Entries taken from a collection:
····················
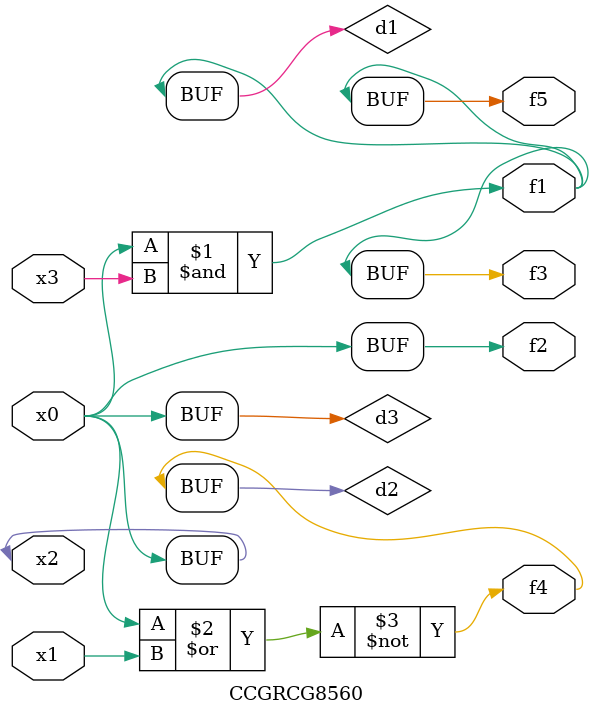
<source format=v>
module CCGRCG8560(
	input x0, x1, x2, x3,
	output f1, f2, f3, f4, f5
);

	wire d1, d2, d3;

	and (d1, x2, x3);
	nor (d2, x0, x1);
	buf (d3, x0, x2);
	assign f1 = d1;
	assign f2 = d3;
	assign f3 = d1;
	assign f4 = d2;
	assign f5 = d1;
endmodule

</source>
····················
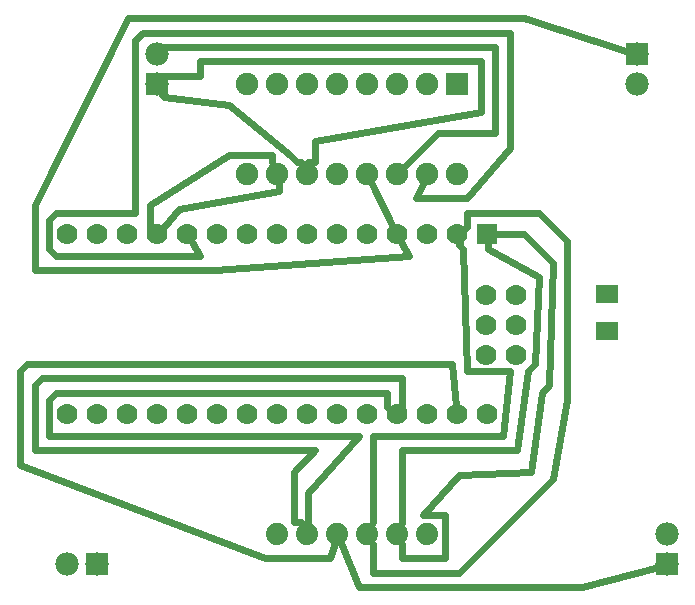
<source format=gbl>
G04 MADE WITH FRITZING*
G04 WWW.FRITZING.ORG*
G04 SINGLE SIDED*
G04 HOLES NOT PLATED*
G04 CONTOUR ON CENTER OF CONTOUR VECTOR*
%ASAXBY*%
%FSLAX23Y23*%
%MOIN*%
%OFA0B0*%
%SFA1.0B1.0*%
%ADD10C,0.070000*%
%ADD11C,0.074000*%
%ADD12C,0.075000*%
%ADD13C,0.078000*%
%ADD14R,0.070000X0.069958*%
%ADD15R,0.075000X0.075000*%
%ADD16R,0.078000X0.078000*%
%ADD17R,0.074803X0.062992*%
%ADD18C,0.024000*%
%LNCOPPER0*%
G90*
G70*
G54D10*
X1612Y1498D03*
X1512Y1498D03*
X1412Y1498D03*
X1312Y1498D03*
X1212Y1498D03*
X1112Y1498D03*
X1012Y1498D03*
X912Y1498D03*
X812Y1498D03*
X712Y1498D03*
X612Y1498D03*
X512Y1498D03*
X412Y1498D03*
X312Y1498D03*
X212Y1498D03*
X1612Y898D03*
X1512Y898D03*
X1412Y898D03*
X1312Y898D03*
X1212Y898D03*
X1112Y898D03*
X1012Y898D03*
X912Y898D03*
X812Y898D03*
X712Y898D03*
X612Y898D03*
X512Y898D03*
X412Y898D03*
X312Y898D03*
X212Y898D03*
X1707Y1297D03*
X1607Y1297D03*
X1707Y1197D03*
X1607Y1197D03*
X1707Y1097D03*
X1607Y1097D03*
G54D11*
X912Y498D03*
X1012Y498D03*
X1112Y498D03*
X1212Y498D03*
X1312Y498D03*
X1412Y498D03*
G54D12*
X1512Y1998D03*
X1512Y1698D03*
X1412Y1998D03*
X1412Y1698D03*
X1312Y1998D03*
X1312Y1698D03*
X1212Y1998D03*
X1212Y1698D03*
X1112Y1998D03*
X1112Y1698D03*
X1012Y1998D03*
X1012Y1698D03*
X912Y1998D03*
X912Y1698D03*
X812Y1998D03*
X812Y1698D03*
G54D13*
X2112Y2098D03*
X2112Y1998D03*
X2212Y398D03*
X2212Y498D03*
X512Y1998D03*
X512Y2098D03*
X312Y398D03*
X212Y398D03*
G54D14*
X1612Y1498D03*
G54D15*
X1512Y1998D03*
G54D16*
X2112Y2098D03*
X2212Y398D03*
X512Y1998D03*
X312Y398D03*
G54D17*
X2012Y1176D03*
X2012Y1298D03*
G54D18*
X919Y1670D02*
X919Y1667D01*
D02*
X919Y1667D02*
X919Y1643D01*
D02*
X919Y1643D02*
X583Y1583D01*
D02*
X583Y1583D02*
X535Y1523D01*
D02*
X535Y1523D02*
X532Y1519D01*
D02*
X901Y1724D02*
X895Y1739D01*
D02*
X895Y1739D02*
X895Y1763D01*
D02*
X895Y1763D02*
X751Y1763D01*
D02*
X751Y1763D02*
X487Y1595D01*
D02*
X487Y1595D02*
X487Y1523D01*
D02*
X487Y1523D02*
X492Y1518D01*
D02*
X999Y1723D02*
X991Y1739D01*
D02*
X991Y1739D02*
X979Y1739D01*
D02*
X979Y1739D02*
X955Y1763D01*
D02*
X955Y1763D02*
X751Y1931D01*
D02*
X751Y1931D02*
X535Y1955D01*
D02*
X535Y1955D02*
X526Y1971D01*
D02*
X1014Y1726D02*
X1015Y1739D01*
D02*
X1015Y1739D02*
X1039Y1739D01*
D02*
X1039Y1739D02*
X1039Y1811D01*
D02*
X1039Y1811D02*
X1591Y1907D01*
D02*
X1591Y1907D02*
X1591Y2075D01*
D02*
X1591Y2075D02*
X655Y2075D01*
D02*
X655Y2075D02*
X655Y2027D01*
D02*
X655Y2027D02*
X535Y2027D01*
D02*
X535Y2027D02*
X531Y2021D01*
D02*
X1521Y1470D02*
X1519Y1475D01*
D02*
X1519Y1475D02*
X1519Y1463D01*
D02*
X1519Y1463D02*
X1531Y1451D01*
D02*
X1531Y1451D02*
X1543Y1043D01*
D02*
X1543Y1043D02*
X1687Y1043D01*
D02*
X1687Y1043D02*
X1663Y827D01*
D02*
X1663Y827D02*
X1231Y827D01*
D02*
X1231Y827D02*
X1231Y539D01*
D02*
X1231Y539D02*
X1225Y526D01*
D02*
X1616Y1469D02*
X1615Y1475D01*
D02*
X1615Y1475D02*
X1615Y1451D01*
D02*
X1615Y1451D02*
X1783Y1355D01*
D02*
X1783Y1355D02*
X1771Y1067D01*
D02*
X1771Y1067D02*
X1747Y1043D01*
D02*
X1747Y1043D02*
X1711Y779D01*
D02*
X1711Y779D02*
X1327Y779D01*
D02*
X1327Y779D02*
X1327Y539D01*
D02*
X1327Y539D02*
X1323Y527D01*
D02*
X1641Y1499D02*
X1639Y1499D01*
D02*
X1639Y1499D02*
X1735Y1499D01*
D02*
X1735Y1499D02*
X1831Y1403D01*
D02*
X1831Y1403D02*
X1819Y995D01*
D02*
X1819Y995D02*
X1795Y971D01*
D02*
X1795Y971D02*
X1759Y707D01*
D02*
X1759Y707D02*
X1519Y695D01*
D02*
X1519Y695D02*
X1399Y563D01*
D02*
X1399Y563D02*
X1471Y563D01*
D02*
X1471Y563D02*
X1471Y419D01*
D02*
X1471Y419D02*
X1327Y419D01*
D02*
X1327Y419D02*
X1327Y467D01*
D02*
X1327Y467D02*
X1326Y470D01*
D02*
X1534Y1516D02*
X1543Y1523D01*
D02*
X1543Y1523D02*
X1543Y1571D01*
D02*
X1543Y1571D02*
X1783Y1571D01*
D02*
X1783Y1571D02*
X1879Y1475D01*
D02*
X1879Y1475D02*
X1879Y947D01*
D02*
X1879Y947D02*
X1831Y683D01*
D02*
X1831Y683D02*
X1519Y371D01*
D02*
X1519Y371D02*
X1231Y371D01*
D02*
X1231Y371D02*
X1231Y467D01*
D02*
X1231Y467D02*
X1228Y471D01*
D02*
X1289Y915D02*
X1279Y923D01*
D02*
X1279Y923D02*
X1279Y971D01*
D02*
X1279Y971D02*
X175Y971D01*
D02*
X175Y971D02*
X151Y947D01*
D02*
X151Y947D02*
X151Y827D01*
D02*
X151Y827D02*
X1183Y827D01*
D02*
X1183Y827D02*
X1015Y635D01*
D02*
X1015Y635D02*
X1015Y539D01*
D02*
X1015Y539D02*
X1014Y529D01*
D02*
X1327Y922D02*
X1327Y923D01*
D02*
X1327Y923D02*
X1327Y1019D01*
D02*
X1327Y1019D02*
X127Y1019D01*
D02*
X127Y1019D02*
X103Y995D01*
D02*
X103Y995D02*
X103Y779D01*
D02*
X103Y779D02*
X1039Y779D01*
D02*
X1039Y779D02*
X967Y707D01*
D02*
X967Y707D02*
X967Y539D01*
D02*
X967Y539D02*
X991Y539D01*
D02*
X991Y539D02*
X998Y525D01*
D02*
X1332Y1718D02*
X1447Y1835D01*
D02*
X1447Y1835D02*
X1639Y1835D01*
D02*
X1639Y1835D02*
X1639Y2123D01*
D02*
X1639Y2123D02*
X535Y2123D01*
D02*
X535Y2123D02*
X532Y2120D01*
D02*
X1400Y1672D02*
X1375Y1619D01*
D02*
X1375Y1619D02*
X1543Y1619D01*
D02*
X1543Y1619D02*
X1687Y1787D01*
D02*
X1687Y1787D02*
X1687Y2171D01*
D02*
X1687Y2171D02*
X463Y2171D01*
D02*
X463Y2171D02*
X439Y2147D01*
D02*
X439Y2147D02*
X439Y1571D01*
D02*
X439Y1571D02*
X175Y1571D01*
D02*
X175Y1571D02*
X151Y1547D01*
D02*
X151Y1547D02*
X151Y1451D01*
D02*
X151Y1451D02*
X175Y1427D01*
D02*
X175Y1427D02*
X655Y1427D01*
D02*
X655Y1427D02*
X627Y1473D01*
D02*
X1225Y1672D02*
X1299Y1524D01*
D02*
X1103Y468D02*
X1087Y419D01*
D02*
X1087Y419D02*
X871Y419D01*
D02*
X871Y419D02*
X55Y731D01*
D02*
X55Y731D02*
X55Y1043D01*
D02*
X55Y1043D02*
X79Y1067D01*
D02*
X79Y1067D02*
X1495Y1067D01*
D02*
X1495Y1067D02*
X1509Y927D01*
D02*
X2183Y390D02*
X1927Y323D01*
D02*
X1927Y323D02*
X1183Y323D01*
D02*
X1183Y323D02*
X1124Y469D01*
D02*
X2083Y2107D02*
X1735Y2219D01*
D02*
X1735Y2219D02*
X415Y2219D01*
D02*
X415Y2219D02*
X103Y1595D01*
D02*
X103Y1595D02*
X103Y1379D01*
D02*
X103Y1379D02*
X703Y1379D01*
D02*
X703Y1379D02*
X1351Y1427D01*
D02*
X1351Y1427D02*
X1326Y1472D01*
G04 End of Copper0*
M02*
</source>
····················
Assignment:
Start with the line above that contains "X612Y898D03*" and stop after the line that contains "X919Y1670D02*". Output those lines exactly, and only those.

Answer to this task:
X612Y898D03*
X512Y898D03*
X412Y898D03*
X312Y898D03*
X212Y898D03*
X1707Y1297D03*
X1607Y1297D03*
X1707Y1197D03*
X1607Y1197D03*
X1707Y1097D03*
X1607Y1097D03*
G54D11*
X912Y498D03*
X1012Y498D03*
X1112Y498D03*
X1212Y498D03*
X1312Y498D03*
X1412Y498D03*
G54D12*
X1512Y1998D03*
X1512Y1698D03*
X1412Y1998D03*
X1412Y1698D03*
X1312Y1998D03*
X1312Y1698D03*
X1212Y1998D03*
X1212Y1698D03*
X1112Y1998D03*
X1112Y1698D03*
X1012Y1998D03*
X1012Y1698D03*
X912Y1998D03*
X912Y1698D03*
X812Y1998D03*
X812Y1698D03*
G54D13*
X2112Y2098D03*
X2112Y1998D03*
X2212Y398D03*
X2212Y498D03*
X512Y1998D03*
X512Y2098D03*
X312Y398D03*
X212Y398D03*
G54D14*
X1612Y1498D03*
G54D15*
X1512Y1998D03*
G54D16*
X2112Y2098D03*
X2212Y398D03*
X512Y1998D03*
X312Y398D03*
G54D17*
X2012Y1176D03*
X2012Y1298D03*
G54D18*
X919Y1670D02*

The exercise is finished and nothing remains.